### TAREFA A CUMPRIR
Você pode formatar como uma lista JSON de strings o trecho que vai da linha com "genus: Helichrysum" até a linha com "genus: Fuirena", com uma string para cada linha e sem incluir linhas em branco?

### LINHAS LISTADAS

━━━━

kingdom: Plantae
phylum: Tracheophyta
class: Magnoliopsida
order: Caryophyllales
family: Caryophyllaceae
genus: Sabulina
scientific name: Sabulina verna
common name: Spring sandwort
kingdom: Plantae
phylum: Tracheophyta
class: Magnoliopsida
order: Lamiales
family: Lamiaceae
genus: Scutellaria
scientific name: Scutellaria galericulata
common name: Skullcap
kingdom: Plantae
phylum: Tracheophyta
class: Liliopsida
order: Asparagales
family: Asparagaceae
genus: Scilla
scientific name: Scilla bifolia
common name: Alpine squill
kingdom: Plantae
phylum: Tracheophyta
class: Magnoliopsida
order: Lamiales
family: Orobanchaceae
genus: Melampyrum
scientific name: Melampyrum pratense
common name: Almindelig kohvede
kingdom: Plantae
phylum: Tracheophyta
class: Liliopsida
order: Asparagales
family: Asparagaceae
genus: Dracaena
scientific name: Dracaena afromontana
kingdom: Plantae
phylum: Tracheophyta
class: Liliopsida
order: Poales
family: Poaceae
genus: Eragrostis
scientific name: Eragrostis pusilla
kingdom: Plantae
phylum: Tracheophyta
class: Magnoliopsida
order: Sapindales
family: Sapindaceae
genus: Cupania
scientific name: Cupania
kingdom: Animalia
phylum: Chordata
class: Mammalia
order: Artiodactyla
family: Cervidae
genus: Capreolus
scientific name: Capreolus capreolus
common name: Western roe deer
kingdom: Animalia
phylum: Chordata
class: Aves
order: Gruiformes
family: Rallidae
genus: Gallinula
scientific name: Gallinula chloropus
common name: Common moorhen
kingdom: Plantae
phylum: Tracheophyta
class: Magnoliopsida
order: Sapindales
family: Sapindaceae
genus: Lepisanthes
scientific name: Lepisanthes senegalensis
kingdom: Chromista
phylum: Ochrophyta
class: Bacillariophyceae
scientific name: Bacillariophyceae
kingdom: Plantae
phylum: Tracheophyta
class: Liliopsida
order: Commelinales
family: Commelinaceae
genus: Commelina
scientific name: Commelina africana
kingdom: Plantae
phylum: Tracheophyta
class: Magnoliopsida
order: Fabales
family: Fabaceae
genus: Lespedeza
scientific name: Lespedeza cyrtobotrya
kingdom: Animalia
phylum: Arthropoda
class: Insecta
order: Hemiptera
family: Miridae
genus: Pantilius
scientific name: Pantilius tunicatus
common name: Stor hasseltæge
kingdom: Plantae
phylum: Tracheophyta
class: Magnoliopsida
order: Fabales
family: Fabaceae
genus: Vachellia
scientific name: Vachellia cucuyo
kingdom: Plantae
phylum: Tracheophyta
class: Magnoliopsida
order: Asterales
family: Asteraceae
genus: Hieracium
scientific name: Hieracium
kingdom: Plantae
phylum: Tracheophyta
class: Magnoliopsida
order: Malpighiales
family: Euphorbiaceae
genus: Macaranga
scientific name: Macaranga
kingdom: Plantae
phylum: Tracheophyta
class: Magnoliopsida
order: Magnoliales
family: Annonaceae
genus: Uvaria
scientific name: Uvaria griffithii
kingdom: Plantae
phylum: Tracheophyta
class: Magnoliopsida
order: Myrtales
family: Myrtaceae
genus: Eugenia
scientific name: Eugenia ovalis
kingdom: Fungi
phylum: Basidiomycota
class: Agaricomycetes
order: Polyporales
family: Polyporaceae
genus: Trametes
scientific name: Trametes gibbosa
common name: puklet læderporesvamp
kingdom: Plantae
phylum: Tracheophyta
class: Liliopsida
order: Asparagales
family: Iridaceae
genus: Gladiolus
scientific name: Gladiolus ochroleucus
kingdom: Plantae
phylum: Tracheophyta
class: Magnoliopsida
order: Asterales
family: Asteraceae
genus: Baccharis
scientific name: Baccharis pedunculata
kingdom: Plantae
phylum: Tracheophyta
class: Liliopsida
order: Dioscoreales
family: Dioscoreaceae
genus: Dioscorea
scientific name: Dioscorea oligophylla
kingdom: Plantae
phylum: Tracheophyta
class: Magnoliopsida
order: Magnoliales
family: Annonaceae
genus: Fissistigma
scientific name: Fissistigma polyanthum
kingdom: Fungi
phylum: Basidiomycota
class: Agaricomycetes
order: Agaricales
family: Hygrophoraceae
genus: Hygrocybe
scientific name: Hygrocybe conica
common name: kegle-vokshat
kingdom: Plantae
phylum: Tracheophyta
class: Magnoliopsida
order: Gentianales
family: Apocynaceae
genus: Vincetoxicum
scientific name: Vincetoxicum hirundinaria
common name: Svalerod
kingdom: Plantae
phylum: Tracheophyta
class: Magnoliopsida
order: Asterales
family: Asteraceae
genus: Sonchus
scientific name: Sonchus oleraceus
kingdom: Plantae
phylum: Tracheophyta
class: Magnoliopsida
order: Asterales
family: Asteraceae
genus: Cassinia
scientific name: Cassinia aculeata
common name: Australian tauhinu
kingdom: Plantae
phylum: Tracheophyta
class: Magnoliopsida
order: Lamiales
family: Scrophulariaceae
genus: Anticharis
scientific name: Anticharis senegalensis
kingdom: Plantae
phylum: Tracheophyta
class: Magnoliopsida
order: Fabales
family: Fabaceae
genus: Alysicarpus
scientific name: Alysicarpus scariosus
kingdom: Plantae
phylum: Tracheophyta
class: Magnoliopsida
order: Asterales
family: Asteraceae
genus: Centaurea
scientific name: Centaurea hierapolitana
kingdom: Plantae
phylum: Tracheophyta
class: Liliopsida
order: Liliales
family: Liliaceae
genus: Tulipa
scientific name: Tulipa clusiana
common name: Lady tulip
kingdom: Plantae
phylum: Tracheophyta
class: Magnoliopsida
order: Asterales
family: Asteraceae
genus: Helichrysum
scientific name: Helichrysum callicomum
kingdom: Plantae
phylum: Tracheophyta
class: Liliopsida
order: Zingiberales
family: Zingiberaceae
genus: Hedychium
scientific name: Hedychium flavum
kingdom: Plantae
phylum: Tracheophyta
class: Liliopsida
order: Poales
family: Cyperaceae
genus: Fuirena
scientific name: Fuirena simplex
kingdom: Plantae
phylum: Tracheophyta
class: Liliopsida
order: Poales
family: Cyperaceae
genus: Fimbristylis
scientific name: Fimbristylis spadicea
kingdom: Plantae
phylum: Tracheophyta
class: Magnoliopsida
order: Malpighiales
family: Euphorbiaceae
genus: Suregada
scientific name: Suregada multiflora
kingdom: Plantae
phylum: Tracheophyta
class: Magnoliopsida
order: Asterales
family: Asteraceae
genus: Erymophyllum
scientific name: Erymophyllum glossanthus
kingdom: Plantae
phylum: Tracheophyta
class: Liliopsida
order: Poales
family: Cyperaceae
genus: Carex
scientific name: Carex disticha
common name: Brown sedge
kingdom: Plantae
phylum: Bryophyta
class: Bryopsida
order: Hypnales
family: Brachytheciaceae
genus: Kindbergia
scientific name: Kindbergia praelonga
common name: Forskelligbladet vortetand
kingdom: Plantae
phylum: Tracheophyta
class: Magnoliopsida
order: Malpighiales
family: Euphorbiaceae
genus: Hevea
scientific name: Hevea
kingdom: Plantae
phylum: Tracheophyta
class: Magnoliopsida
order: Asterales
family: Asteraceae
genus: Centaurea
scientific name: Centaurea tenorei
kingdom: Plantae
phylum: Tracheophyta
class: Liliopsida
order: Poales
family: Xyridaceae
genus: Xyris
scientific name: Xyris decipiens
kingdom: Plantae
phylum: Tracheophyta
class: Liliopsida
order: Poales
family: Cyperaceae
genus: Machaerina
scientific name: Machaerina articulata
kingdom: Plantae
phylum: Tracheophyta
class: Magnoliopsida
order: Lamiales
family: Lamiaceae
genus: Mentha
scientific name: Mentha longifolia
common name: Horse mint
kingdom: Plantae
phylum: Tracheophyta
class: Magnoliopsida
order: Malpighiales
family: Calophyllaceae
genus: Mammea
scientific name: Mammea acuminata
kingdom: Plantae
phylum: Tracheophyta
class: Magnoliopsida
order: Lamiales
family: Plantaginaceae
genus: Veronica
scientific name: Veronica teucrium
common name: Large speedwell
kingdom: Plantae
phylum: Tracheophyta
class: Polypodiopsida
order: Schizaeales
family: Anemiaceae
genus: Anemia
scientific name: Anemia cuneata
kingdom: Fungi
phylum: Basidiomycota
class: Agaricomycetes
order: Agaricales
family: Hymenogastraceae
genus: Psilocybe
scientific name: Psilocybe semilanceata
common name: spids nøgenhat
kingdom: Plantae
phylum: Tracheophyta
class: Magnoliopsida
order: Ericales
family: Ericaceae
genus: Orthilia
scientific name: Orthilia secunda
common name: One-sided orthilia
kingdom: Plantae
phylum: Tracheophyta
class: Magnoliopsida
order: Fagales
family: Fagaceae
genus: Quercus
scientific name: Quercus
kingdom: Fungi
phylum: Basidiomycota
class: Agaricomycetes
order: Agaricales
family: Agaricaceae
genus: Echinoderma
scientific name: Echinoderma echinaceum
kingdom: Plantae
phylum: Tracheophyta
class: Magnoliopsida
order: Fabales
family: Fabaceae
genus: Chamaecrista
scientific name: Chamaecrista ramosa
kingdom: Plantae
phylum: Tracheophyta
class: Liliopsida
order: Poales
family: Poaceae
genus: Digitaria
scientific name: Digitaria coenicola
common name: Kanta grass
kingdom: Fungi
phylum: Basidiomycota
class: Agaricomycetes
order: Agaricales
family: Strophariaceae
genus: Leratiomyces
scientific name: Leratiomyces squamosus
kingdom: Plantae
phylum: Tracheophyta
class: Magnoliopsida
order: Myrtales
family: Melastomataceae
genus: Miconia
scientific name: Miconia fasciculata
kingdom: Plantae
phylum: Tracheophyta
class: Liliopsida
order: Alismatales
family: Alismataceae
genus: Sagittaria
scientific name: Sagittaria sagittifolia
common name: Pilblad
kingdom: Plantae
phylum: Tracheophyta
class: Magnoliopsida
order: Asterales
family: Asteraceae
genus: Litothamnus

━━━━

### RESOLUÇÃO DO EXERCÍCIO
[
  "genus: Helichrysum",
  "scientific name: Helichrysum callicomum",
  "kingdom: Plantae",
  "phylum: Tracheophyta",
  "class: Liliopsida",
  "order: Zingiberales",
  "family: Zingiberaceae",
  "genus: Hedychium",
  "scientific name: Hedychium flavum",
  "kingdom: Plantae",
  "phylum: Tracheophyta",
  "class: Liliopsida",
  "order: Poales",
  "family: Cyperaceae",
  "genus: Fuirena"
]